Economia projetada versus realidade

O PDV foi estruturado como uma das principais ferramentas para reduzir a rigidez da estrutura de custos da estatal. A projeção inicial apontava uma economia anual de R$ 2,1 bilhões, com impacto pleno a partir de 2028.

No entanto, com a adesão reduzida, a economia deve alcançar cerca de 40% do valor previsto inicialmente. Ainda assim, os números mostram algum avanço:

  • Economia registrada em 2025: R$ 147,1 milhões
  • Projeção para 2026: R$ 775,7 milhões
  • Total de desligamentos no PDV 2024/2025: 3.756 empregados

Esses dados indicam que, embora relevante, o impacto do programa ficou aquém do necessário para enfrentar o déficit acumulado.

Por que o PDV não atraiu mais funcionários?

Especialistas em gestão pública apontam alguns fatores que podem explicar a baixa adesão:

  • Insegurança no mercado de trabalho atual
  • Benefícios considerados insuficientes para incentivar a saída
  • Estabilidade relativa do emprego público
  • Expectativa de novas rodadas com condições melhores

Esse cenário não é exclusivo dos Correios. Programas semelhantes em outras estatais brasileiras também enfrentaram dificuldades para atingir metas ambiciosas.
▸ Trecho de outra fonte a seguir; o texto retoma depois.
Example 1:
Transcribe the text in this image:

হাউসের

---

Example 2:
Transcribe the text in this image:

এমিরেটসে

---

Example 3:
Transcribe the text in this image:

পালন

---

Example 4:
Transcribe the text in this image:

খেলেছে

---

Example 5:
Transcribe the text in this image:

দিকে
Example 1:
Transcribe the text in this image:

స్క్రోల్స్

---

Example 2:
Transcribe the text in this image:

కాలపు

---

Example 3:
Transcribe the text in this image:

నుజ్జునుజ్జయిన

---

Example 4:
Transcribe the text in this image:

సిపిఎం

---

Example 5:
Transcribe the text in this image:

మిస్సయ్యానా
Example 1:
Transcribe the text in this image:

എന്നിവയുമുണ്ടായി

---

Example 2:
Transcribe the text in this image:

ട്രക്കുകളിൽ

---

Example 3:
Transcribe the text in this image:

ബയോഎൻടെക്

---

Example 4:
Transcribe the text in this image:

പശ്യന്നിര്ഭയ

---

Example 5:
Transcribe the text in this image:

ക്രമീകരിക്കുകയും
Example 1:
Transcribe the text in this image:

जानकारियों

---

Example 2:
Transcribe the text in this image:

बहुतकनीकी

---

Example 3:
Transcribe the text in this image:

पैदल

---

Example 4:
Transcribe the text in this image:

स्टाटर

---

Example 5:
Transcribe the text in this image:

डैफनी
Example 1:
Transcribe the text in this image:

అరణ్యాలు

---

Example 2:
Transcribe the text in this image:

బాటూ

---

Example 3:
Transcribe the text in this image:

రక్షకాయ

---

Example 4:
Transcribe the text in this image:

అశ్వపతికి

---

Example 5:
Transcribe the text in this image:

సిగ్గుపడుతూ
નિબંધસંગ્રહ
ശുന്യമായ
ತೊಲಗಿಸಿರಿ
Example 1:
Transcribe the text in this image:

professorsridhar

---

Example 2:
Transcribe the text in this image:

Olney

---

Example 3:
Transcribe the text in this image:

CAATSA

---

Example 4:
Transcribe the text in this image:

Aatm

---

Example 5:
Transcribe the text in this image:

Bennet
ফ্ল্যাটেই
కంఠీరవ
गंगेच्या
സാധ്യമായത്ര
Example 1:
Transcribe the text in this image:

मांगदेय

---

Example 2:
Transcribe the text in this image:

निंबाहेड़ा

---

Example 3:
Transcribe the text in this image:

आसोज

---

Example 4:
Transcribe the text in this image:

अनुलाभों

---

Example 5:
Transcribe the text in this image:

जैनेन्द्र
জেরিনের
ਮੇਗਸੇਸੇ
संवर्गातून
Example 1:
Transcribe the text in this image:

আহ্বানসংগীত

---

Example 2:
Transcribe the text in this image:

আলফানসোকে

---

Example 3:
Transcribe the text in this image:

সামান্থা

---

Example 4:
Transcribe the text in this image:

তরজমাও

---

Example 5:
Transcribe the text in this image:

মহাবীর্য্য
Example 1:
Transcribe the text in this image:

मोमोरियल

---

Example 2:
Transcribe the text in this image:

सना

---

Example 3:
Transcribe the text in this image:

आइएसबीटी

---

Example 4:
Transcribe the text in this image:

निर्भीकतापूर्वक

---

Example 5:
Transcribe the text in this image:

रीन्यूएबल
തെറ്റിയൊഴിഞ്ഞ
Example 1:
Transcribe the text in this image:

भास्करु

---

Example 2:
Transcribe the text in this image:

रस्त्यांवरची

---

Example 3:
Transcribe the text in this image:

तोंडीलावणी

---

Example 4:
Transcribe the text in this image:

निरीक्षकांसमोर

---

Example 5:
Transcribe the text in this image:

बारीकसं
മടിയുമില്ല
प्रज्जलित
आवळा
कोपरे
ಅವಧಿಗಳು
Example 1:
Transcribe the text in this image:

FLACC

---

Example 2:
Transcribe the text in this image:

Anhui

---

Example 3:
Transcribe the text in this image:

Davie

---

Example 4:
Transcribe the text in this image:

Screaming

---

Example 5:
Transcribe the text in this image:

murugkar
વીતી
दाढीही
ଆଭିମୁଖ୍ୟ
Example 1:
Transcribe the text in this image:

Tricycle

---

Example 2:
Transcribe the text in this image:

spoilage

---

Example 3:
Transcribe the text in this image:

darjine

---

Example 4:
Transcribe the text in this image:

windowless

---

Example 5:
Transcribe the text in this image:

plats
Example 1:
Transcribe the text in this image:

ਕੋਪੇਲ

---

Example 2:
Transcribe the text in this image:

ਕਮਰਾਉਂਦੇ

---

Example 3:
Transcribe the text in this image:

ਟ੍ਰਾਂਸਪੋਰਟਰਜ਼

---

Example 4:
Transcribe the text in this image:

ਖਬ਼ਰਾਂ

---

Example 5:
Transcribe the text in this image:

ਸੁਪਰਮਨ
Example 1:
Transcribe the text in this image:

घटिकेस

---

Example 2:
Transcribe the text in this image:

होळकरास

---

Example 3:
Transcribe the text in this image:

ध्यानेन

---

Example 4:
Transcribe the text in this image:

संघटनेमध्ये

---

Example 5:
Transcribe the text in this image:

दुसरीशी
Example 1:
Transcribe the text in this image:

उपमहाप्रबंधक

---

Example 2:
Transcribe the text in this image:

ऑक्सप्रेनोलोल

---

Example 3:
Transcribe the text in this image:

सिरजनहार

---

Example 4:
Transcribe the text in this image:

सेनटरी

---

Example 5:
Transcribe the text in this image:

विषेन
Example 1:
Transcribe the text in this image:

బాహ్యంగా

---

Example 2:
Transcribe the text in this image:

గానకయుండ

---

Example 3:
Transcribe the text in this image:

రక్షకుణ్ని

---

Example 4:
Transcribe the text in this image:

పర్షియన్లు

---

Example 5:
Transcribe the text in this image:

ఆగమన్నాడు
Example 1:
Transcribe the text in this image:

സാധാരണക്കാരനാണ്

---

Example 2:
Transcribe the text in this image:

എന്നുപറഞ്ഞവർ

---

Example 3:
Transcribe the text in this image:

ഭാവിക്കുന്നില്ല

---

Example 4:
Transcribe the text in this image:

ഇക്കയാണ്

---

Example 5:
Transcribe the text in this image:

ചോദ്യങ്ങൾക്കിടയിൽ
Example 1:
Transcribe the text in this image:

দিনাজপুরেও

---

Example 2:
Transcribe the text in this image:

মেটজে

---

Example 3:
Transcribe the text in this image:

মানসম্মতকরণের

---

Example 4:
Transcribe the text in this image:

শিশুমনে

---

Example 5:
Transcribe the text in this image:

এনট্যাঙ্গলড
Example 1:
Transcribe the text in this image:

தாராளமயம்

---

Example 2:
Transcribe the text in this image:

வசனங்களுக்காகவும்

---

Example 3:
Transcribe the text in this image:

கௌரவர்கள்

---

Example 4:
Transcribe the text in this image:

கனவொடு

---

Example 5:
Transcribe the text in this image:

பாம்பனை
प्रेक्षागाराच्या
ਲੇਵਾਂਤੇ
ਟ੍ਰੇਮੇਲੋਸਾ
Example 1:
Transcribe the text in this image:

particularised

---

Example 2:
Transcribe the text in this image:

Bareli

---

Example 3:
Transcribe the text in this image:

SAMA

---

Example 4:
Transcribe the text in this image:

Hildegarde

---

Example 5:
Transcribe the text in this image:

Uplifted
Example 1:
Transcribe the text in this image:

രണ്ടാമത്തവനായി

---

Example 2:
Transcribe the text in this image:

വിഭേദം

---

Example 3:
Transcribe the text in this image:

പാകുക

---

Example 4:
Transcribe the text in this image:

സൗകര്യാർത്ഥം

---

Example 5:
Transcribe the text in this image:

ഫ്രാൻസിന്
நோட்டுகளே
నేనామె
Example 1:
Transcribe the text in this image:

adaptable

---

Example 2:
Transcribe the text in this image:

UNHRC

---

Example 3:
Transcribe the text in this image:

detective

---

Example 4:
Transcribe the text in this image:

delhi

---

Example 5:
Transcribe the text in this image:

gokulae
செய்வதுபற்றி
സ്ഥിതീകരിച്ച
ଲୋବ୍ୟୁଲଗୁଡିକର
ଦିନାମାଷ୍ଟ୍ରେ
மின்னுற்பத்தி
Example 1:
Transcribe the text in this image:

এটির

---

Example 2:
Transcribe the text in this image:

Plano de reestruturação: contexto e desafios

Déficit bilionário exige mudanças profundas

O PDV faz parte de um plano mais amplo de reestruturação aprovado em novembro do ano passado, após a estatal registrar um déficit de R$ 8,5 bilhões em 2025. Esse resultado pressionou a empresa a adotar medidas emergenciais e estruturais.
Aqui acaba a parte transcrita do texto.